Provide the number of lines below that include "Adhesive", without any other words.

◆ ◆ ◆ ◆ ◆ ◆ ◆

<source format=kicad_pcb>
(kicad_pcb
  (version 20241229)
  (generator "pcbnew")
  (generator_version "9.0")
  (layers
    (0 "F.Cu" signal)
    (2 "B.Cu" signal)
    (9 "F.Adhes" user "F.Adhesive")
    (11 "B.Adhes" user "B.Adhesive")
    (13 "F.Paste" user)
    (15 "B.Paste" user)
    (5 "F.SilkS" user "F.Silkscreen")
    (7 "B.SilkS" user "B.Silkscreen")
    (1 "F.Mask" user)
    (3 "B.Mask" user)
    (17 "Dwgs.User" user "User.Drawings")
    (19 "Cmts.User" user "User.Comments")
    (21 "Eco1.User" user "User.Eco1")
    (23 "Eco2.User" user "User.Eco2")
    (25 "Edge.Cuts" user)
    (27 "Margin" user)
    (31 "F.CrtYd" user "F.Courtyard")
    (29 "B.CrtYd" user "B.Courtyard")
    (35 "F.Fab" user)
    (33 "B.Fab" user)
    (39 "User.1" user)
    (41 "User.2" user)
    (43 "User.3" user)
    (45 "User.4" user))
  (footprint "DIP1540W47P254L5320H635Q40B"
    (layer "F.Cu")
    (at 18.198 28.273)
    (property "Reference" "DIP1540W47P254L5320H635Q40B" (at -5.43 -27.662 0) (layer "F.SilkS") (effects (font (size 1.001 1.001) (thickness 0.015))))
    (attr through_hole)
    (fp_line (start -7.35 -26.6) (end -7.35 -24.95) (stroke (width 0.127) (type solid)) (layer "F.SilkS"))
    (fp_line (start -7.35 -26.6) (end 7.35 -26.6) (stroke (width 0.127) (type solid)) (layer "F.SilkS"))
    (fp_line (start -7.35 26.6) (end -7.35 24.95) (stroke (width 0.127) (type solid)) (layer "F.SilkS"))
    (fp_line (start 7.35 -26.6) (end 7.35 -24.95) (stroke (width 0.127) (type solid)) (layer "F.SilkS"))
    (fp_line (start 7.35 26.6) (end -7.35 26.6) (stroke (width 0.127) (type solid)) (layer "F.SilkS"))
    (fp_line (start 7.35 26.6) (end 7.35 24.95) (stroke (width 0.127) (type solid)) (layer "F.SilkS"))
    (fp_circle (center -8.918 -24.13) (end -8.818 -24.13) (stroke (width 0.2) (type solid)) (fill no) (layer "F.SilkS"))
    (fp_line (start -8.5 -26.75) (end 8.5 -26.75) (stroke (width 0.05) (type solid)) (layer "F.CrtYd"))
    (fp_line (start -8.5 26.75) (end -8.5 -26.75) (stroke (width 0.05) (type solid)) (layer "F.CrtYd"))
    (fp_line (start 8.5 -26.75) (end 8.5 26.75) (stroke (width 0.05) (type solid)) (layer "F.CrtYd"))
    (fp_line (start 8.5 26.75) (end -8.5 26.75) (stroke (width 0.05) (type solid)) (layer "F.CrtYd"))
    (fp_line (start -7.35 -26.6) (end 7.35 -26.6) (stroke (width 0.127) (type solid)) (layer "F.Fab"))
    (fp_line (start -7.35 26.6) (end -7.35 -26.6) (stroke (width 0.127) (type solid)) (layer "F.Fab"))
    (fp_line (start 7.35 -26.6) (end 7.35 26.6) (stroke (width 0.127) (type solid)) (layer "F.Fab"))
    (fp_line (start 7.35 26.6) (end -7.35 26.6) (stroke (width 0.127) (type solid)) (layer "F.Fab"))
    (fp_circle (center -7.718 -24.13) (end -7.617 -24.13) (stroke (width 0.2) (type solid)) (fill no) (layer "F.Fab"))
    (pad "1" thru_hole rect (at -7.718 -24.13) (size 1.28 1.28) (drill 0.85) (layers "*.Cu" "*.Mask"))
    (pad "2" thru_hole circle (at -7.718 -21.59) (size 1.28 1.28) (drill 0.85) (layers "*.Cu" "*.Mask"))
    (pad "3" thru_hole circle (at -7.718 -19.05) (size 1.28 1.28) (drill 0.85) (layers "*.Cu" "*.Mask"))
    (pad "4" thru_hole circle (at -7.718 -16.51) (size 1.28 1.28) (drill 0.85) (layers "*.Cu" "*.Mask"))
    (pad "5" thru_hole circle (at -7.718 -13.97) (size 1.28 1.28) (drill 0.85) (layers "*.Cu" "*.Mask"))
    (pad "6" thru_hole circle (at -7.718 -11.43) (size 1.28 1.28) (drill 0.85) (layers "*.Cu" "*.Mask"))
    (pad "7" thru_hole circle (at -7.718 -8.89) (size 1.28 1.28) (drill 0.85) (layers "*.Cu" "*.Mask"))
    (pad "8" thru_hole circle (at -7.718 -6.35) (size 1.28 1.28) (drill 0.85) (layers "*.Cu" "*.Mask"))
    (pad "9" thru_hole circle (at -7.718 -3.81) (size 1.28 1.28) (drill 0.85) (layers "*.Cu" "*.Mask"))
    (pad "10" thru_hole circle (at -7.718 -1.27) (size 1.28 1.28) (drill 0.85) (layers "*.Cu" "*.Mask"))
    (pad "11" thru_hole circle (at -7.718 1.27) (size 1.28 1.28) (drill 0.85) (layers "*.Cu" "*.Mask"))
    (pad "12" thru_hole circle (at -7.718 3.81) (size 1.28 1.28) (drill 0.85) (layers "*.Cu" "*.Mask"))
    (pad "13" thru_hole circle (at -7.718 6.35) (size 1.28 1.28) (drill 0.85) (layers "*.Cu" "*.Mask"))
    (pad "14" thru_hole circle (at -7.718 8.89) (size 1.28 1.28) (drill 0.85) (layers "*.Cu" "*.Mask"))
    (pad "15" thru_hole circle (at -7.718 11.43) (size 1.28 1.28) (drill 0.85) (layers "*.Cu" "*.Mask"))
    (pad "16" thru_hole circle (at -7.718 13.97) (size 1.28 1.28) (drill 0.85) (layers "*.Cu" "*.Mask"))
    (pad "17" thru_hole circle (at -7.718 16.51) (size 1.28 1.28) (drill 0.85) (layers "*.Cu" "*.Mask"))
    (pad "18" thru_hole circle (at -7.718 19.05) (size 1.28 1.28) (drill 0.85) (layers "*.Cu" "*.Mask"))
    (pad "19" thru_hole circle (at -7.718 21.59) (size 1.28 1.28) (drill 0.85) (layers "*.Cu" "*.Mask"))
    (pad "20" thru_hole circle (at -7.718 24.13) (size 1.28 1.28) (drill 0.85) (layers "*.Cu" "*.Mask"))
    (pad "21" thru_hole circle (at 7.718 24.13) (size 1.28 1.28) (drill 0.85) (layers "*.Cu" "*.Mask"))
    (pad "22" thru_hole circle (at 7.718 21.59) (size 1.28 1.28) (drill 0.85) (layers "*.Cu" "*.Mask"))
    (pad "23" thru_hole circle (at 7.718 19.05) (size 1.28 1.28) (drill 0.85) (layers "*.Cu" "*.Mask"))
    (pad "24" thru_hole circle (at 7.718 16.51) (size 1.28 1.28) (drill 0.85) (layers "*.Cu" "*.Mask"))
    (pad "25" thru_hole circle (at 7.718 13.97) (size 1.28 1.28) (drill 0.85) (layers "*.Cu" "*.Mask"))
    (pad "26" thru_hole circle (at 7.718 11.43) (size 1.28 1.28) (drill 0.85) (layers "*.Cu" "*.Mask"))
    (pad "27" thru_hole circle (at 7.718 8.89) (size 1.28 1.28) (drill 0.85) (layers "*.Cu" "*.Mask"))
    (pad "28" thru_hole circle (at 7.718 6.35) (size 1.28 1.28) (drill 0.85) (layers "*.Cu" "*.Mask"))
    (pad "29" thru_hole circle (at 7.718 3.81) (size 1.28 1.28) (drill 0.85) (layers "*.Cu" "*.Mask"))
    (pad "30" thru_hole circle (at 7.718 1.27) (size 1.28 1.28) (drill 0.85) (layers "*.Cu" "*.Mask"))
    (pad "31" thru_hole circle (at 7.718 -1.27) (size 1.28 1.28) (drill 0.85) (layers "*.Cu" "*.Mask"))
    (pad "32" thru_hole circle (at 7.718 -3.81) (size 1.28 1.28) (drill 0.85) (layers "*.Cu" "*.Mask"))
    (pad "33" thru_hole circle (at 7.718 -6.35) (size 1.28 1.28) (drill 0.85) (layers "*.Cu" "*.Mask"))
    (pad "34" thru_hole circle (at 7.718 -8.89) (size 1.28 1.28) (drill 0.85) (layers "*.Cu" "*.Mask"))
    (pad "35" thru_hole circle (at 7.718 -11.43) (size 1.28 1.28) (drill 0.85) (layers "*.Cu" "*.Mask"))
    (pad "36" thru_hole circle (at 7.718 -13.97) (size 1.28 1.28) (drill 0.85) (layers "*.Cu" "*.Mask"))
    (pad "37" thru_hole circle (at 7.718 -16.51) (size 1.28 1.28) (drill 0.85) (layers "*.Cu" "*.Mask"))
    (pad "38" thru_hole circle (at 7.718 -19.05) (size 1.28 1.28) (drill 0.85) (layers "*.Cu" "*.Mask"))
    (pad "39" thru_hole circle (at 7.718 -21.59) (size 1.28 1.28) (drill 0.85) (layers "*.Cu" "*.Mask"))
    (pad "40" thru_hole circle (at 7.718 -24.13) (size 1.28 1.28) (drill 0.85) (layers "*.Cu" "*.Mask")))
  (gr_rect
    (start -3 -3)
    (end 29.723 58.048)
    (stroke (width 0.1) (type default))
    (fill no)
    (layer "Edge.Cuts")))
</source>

◆ ◆ ◆ ◆ ◆ ◆ ◆

▶ _Task output_:
2